The role of DA as a sleep suppressor has been well recognized, and induced arousal states are associated with altered DA neurotransmission.43 DA is involved in increased wakefulness in animal experiments and human studies. On the contrary, the depletion of DA in humans provokes sleepiness.12 The DAT transports DA against a concentration gradient from the synapse into the intracellular space as the primary mechanism and provides spatial and temporal control of the dopamine signal.44 Recently, a series of molecular imaging studies showed a significant reduction in DAT availability and function in active smokers compared to non-smokers.17,45,46 DA uptake by the DAT is electrogenic (bringing negative charge into the cell) and abolishing the internal positive charge at the plasma membrane by depolarization would counteract rather than promote DA uptake. Consequently, membrane trafficking was responsible for DAT downregulation,47 which explained the DAT decrease in active smokers of our study.

In addition, nicotine induces an increase of 5-HT levels in some brain regions.48 However, nicotine activates an increase of DA in merely a few seconds,49 and produces minimal effects on 5-HT neurons50 with the induced release of 5-HT much lower.51 Also, 5-HT and DA are metabolic degraded by monoamine oxidase, and 5-HT neurons have greater regulation by monoamine oxidase than DA.51 So, though a lower level of 5-HT was not found in active smokers, the decrease of 5-HT could depend on a greater activation of monoamine oxidase. Besides, in our study, no correlation was observed between sleep variables and DA or 5-HT, which might result from that PSQI reflecting the overall sleep quality could not reflect the length of REM sleep. DA and 5HT are recognized to be correlated with length of REM sleep in normal conditions, the extra stimulation of nicotine affecting the secretion and function of DA and 5HT might be another reason. The laboratory tests of blood levels of HDL, LDL, ALT, CHO, TG, GGT and AST were only a part of the routine examination on admission. The previous studies showed that cigarette smoking could damage the metabolic function of liver,52,53 which might explain the difference of CHO levels between the groups.
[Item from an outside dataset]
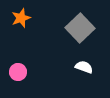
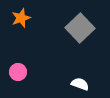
white semicircle: moved 4 px left, 17 px down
There are some limitations to the present study. First, CSF cannot directly reflect neuron changes during sleep; nevertheless, it is considered to represent biochemical changes in the brain, unlike DA and 5-HT plasma levels; DA, 5–HT and many other substances cannot cross the blood brain barrier.54–56 Secondly, participants recruited in this study were subjects with anterior cruciate ligament injuries instead of healthy populations, which might be seen as a confounder when interpreting the results. Finally, cigarette smoking has also effects on other neurotransmitters, and we will make deep research in this field in the future.

Conclusion

Cigarette smoking was indeed associated with sleep disturbance, shown by prolonged SOL, higher DA levels and lower DAT levels in CSF of active smokers.